Lines 660-663: Not to mention that the vaccine currently approved for DENV by the US FDA has some limitations, including the risk of antibody-dependent enhancement (ADE) in individuals without prior dengue infection, restricted efficacy across serotypes, and the need for pre-vaccination testing. In the U.S., its use is limited to children aged 9-16 who live in dengue-endemic areas and have laboratory-confirmed prior DENV infection [63-65].

 Comments 3: The sentence in lines 38-42 makes it sound like the external layer of E proteins carry the genetic information. This sentence is poorly worded and should be improved.

 Response 3: We have, accordingly, revised the sentence for clarity. The sentence now reads:

Line numbers 37-75: The viral particle is surrounded by an outer layer of envelope (E) glycoproteins arranged as dimers, which mediate the initial attachment of the virus to the host cell. Each E protein consists of three structural domains that undergo pH-dependent conformational changes to expose a fusion loop, enabling the fusion of viral and host membranes and facilitating the release of viral RNA into the host cell. The M proteins, which help form the outer membrane of the viral particle along with E proteins, are derived from precursor membrane (prM) proteins. The presence of both mature M proteins and residual prM proteins on the viral surface contributes to the heterogeneity of viral particles and indicates viral maturity and infectivity. This variation can influence the degree of infectivity and the immune system's ability to recognize the virus.

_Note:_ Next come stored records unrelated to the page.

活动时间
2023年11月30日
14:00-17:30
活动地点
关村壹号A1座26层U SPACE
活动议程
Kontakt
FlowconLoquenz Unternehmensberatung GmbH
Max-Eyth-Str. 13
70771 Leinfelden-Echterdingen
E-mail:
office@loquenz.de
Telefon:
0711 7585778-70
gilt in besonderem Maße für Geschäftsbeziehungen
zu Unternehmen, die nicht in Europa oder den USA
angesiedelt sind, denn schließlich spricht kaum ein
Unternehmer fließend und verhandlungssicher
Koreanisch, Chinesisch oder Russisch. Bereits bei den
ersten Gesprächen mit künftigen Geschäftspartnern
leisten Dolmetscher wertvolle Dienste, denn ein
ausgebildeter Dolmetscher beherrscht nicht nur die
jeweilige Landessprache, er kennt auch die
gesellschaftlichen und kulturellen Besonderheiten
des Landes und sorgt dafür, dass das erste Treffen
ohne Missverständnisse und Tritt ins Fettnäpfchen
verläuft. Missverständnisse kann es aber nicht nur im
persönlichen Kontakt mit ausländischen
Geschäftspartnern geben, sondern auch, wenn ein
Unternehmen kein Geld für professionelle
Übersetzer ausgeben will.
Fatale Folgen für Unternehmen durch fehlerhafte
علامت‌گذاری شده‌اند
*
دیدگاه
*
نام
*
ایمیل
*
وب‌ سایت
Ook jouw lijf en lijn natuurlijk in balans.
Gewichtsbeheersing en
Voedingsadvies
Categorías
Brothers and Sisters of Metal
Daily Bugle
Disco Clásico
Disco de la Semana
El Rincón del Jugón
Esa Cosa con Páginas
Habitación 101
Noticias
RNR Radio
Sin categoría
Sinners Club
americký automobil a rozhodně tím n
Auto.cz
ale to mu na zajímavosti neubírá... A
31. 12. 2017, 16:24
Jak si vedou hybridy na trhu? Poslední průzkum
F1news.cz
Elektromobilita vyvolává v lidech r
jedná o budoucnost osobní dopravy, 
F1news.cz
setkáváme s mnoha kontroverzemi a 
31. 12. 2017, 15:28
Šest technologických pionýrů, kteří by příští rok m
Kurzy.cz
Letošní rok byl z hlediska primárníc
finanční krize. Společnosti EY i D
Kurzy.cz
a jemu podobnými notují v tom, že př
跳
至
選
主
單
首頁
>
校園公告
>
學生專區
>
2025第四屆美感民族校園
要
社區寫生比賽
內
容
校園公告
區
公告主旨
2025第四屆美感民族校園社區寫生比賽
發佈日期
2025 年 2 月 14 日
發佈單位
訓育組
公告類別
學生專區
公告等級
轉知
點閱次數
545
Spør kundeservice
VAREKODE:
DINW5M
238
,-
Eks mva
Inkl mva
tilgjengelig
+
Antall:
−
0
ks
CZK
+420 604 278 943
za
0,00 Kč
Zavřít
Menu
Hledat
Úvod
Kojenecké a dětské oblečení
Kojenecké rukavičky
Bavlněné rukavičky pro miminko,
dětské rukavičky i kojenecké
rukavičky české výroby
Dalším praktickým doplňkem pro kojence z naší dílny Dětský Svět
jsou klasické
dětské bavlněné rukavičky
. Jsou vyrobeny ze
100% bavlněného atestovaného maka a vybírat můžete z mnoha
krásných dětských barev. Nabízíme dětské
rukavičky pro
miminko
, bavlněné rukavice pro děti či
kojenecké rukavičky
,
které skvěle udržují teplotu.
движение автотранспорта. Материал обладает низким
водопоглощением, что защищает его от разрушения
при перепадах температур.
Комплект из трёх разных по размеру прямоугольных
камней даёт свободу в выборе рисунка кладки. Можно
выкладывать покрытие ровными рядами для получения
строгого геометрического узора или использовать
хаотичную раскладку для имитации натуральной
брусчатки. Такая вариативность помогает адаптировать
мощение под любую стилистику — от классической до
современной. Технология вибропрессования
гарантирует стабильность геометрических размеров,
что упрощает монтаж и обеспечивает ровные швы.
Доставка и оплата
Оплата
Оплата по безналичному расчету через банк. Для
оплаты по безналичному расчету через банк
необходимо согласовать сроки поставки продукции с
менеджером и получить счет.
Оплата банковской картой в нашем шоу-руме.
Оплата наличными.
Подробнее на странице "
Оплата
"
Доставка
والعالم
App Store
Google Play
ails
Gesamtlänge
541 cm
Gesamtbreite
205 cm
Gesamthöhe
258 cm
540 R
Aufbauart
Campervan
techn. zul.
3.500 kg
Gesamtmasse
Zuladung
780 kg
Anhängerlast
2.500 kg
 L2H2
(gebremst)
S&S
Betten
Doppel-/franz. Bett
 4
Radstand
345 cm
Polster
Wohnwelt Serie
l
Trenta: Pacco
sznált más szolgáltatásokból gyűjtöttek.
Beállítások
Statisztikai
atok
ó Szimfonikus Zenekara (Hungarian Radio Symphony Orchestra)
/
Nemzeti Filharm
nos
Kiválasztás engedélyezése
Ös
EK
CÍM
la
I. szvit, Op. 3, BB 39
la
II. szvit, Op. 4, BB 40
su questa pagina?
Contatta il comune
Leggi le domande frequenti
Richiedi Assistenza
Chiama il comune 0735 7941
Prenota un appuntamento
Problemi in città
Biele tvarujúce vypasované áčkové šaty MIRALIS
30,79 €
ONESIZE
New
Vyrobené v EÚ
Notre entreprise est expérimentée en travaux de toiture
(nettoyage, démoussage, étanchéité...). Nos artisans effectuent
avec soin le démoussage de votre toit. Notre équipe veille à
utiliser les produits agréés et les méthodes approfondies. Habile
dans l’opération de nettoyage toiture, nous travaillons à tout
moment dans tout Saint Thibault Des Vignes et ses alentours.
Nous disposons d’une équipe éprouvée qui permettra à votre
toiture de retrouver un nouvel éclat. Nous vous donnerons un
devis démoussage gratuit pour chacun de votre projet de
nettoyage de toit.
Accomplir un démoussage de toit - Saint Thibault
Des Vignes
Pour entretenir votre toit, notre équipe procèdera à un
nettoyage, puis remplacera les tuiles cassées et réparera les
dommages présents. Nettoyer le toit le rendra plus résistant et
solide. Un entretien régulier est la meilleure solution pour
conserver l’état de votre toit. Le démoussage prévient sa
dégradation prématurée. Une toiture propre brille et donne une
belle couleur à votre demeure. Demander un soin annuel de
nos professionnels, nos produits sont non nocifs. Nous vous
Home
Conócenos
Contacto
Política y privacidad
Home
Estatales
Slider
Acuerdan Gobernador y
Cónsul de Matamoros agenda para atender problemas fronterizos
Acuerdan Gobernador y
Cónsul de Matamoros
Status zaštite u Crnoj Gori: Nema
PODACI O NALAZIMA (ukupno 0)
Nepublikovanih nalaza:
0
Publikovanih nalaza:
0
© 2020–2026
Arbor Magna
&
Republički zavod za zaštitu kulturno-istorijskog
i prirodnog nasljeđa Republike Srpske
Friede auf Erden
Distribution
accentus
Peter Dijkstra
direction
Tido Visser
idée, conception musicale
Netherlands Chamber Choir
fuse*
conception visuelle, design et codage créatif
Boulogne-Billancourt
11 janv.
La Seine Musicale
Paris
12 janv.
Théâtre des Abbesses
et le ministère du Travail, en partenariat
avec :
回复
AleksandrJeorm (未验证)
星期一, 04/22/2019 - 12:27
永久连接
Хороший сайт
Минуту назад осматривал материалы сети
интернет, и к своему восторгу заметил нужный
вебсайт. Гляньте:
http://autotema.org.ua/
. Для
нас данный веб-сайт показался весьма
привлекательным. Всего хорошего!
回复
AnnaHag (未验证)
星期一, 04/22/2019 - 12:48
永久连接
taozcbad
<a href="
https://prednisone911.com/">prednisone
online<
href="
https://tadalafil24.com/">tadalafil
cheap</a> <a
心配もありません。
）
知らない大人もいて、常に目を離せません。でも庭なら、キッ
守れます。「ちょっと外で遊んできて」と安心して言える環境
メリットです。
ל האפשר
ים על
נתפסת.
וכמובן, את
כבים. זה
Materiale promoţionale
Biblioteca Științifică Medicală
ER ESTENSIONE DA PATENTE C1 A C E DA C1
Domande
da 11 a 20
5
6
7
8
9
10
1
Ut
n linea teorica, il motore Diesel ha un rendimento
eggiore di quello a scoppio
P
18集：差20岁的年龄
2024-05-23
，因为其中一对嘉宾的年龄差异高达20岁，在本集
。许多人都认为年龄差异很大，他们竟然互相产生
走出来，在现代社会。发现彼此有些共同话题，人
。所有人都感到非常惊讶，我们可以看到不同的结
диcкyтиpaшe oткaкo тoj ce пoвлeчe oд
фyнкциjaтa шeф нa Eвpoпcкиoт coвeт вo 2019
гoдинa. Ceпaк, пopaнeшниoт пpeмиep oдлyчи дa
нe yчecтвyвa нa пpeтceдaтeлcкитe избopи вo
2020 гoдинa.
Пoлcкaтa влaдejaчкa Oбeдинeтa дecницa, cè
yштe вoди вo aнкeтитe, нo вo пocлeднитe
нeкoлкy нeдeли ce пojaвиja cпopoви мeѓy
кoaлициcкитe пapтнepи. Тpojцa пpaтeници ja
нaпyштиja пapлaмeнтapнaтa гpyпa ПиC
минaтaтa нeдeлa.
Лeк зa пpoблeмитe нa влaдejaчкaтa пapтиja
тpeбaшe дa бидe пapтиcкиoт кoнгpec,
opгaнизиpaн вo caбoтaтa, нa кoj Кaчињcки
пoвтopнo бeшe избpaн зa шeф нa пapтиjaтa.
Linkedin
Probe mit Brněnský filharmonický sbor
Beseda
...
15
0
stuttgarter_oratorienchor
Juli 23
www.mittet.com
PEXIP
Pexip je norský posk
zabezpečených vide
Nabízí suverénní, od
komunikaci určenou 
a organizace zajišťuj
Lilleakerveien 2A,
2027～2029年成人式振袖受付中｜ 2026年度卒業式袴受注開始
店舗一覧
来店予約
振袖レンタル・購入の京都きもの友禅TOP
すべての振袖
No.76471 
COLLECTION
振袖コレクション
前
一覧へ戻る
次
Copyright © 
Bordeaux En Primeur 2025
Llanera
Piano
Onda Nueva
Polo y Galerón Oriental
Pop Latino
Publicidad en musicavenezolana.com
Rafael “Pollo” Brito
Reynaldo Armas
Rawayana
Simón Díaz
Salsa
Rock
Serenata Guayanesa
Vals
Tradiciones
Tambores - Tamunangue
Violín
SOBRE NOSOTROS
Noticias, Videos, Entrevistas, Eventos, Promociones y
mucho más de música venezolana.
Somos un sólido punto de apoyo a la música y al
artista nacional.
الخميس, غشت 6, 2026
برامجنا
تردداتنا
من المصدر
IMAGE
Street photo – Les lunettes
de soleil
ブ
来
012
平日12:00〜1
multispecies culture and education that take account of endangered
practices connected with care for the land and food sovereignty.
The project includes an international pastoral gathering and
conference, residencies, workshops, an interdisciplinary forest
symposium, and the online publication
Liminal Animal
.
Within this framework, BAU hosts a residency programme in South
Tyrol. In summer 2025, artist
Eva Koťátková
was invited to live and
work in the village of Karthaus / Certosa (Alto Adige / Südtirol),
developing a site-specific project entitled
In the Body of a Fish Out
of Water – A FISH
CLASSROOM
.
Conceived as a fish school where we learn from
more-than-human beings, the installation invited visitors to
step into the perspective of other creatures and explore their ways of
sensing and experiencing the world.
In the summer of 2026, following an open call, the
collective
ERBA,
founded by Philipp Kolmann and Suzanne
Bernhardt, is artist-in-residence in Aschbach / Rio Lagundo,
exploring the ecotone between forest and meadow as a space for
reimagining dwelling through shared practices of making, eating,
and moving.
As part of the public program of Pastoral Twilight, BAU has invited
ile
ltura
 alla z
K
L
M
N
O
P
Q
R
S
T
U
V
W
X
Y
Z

 Comments 4: Lines 22-24 in the abstract: an understanding of the immune response at the cellular level, in and of itself, does really constitute an alternative approach of research, though it has the potential to identify new avenues of investigation that could lead to novel approaches.

 Response 4: We have revised the statement for clarity and now it reads:

 

Lines 21-25: This duality underscores the complexity of the immune response to flavivirus infections, posing a significant challenge for researchers. Gaining a deeper understanding of the immune response at the cellular level, particularly the role of T follicular helper cells, can reveal new avenues of investigation that could lead to novel strategies for disease management.